Ok, thanks for the info and suggestions. In that light, I suppose i can see how using the same password on a completely insecure website could lead to the compromise of login info to a much more secure site. I'll look into KeePass.

[BeerFan]

Since the topic of SPAM came up, I decided to create an additional email account just to see what happened. So, I created a brand new Hotmail account, and did not use it at all. Within an hour or so, it received a phising attempt spam email.

How does that happen so fast?

[+BudMan MVC]

"How does that happen so fast?"

Because they send to random@populardomain.tld

So depending on what name you used -- say you used billy14, its prob going to get spam more and faster than lsdjflsjdflfdlsfj4y2y32@hotmail.com, etc.

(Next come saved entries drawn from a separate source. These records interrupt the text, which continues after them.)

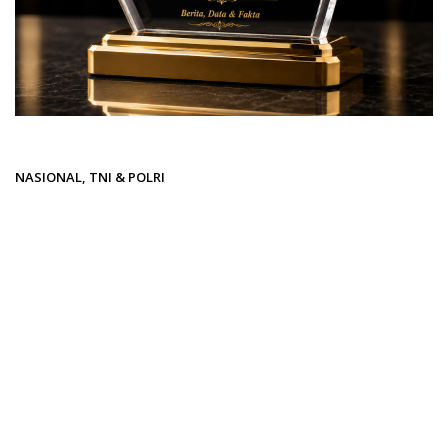
Beranda
NASIONAL
NASIONAL
,
TNI & POLRI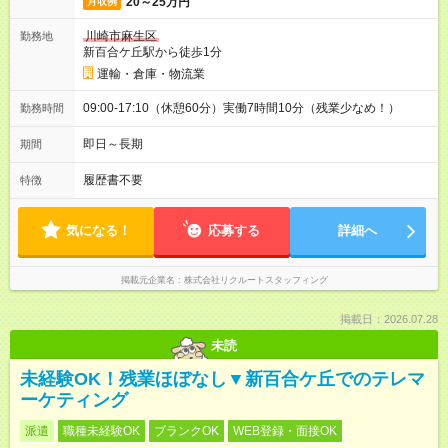
20～25万円
月収例
川崎市麻生区
勤務地
新百合ケ丘駅から徒歩1分
運輸・倉庫・物流業
09:00-17:10（休憩60分）実働7時間10分（残業少なめ！）
勤務時間
即日～長期
期間
履歴書不要
特徴
気になる！
応募する
詳細へ
掲載元企業名
株式会社リクルートスタッフィング
掲載日：2026.07.28
未読
未経験OK！残業ほぼなし▼新百合ケ丘でのテレマ
ーケティング
派遣
職種未経験OK
ブランクOK
WEB登録・面接OK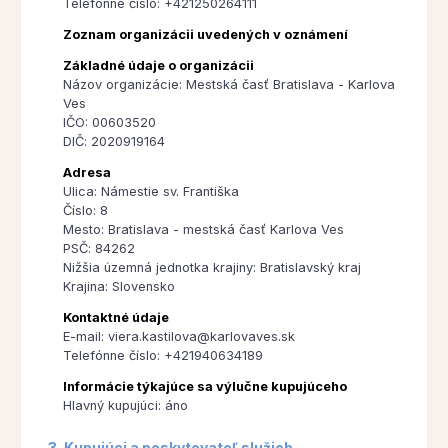
Telefónne číslo: +421250264111
Zoznam organizácii uvedených v oznámení
Základné údaje o organizácii
Názov organizácie: Mestská časť Bratislava - Karlova
Ves
IČO: 00603520
DIČ: 2020919164
Adresa
Ulica: Námestie sv. Františka
Číslo: 8
Mesto: Bratislava - mestská časť Karlova Ves
PSČ: 84262
Nižšia územná jednotka krajiny: Bratislavský kraj
Krajina: Slovensko
Kontaktné údaje
E-mail: viera.kastilova@karlovaves.sk
Telefónne číslo: +421940634189
Informácie týkajúce sa výlučne kupujúceho
Hlavný kupujúci: áno
3. Kupujúci a poskytovateľ služieb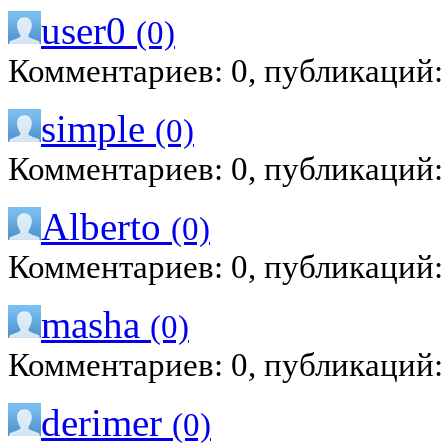
user0
(0)
Комментариев: 0, публикаций:
simple
(0)
Комментариев: 0, публикаций:
Alberto
(0)
Комментариев: 0, публикаций:
masha
(0)
Комментариев: 0, публикаций:
derimer
(0)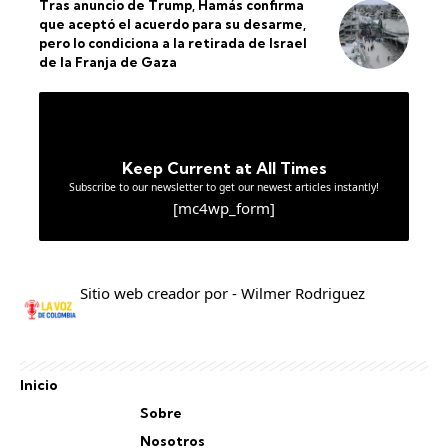
Tras anuncio de Trump, Hamás confirma
que aceptó el acuerdo para su desarme,
pero lo condiciona a la retirada de Israel
de la Franja de Gaza
Keep Current at All Times
Subscribe to our newsletter to get our newest articles instantly!
[mc4wp_form]
Sitio web creador por - Wilmer Rodriguez
Inicio
Sobre
Nosotros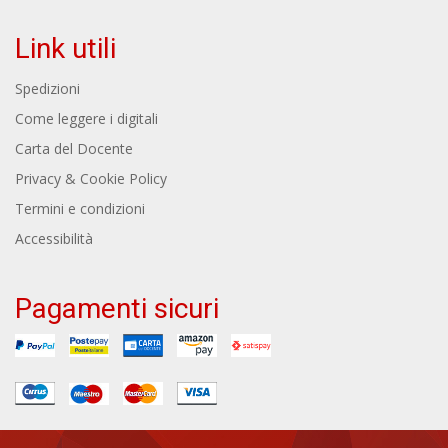
Link utili
Spedizioni
Come leggere i digitali
Carta del Docente
Privacy & Cookie Policy
Termini e condizioni
Accessibilità
Pagamenti sicuri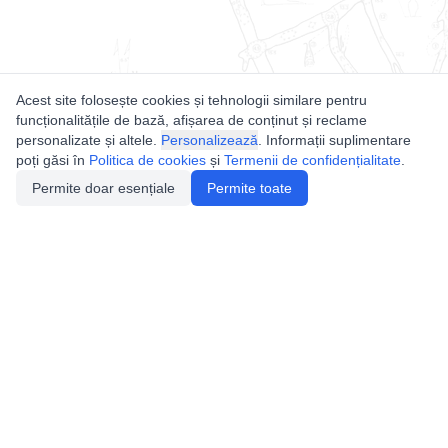
Acest site folosește cookies și tehnologii similare pentru
funcționalitățile de bază, afișarea de conținut și reclame
personalizate și altele.
Personalizează
. Informații suplimentare
poți găsi în
Politica de cookies
și
Termenii de confidențialitate
.
Permite doar esențiale
Permite toate
Utile
Legislatie
Autorizație de acces
Definiții și Explicații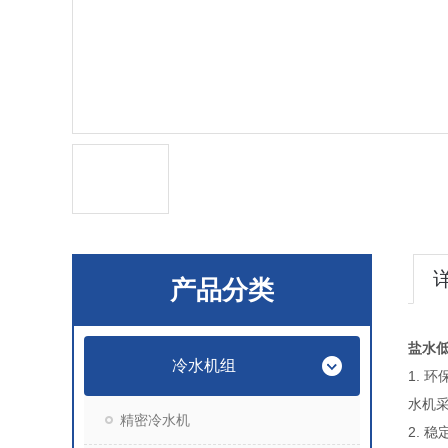
产品分类
盐水
冷水机组
1.
水机
精密冷水机
2.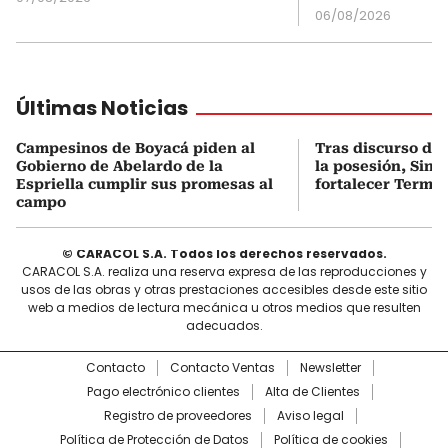
06/08/2026
Últimas Noticias
Campesinos de Boyacá piden al
Tras discurso del
Gobierno de Abelardo de la
la posesión, Sint
Espriella cumplir sus promesas al
fortalecer Termo
campo
© CARACOL S.A. Todos los derechos reservados.
CARACOL S.A. realiza una reserva expresa de las reproducciones y
usos de las obras y otras prestaciones accesibles desde este sitio
web a medios de lectura mecánica u otros medios que resulten
adecuados.
Contacto
Contacto Ventas
Newsletter
Pago electrónico clientes
Alta de Clientes
Registro de proveedores
Aviso legal
Política de Protección de Datos
Política de cookies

Would of liked to have seen the FULL headers with where it got sent, etc. But yeah that orig ip being from

address: Victoria Island

address: Lagos Nigeria

address: Lagos

address: Nigeria

Points to being a webbased hack, if they had actually sent the email from your computer - then it wouldn't of shown their ips at all. Just yours in the email headers. So the email did not actually come from your box, so your client pulled the email down from your account. So at some point they had sent mail before changing the password, etc.

Did I read it right you use the same password on more than 1 website?? Yeah that is really really BAD practice!!! Especially if other accounts point to your email address. If you want to use password1 on multiple websites -- ok depending on the type of site might not be that big of deal, but password1 should clearly not be the password you use on the email account you register with that website ;)

[Royalty]

Had my Gmail hacked last night. WTF!

[BeerFan]

Your computers are most likely fine, you just got tricked into a phishing site, or your password is/was password.

Neither of the above. Clearly you didn't read the whole thread, but thanks for your comment anyway.